**Required work:**
Rewrite the committee report from "CRIMINAL JUSTICE IMPACT" up to and including "or mandatory supervision.", changing "criminal offense" to "penal offense".

**Selected text:**
* * * *

Committee Report (Substituted)

 

 

 

BACKGROUND AND PURPOSE

 

Current law allows a taxing unit to levy an unrestricted debt rate necessary to generate sufficient revenue to cover the required debt service for the current tax year. The debt rate declines over time as the total amount of debt outstanding from issuances is paid off. However, the governing bodies of some taxing units elect to retire debt earlier than required by a bond's covenant and schedule. These decisions require that the debt rate be set higher than would otherwise be required, leading taxpayers to pay higher tax bills than they otherwise would. C.S.S.B. 1814 seeks to address this issue by ensuring that the term "current debt," as it relates to calculating a taxing unit's current debt rate for property tax purposes, accounts only for the minimum dollar amount required to be expended for debt service for the current year.

 

CRIMINAL JUSTICE IMPACT

 

It is the committee's opinion that this bill does not expressly create a criminal offense, increase the punishment for an existing criminal offense or category of offenses, or change the eligibility of a person for community supervision, parole, or mandatory supervision.

 

RULEMAKING AUTHORITY

 

It is the committee's opinion that this bill does not expressly grant any additional rulemaking authority to a state officer, department, agency, or institution.

 

ANALYSIS

 

C.S.S.B. 1814 amends the Tax Code to authorize the governing body of a taxing unit to approve a debt rate that exceeds the rate for the taxing unit to service the unit's debt determined under provisions providing for the debt rate calculation on the following conditions:

·         the rate is proposed to be approved by a motion that states the debt rate determined under those provisions, states the proposed rate, states the difference between the proposed rate and the determined rate, and describes the purpose for which the excess revenue collected from the proposed rate will be used; and

·         the motion is approved by at least 60 percent of the governing body's members.

* * * *

**Input data:**
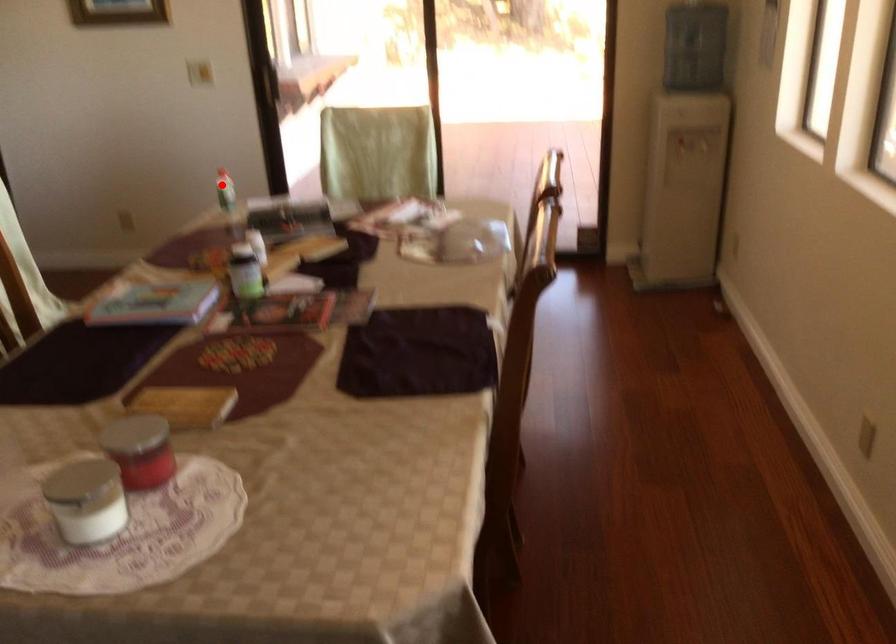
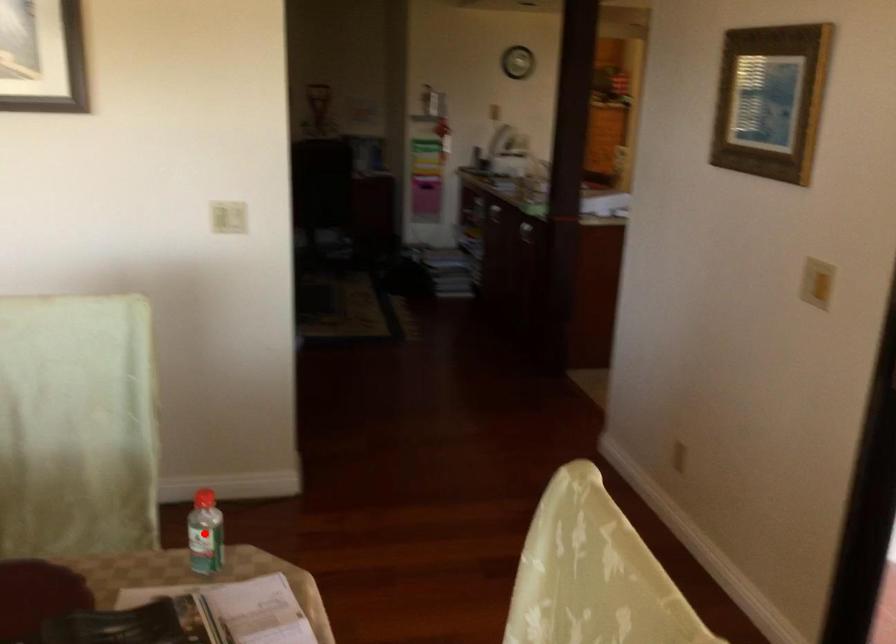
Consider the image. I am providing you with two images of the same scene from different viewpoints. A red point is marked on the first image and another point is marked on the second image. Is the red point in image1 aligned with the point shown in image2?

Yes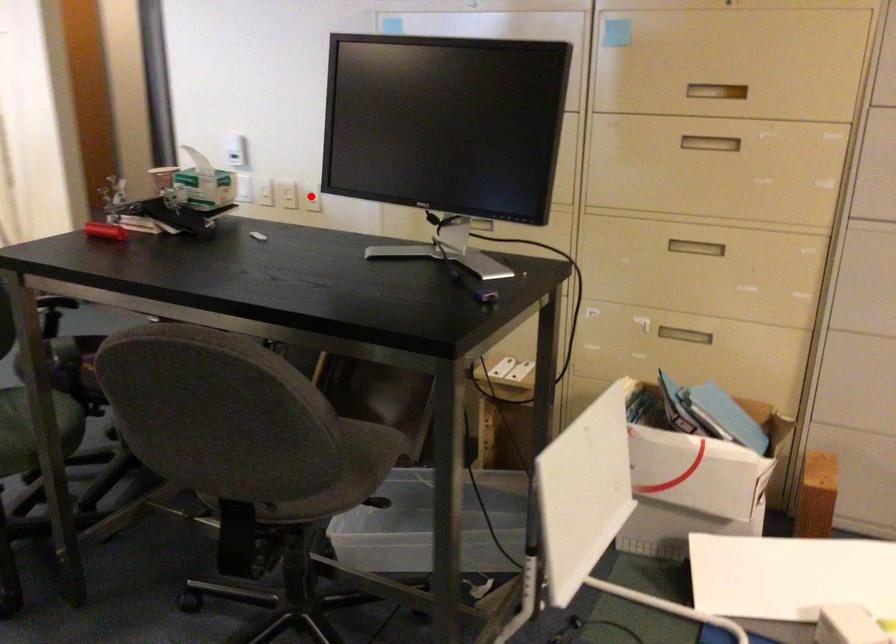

* * * *

**Exercise solution:**
CRIMINAL JUSTICE IMPACT

 

It is the committee's opinion that this bill does not expressly create a penal offense, increase the punishment for an existing penal offense or category of offenses, or change the eligibility of a person for community supervision, parole, or mandatory supervision.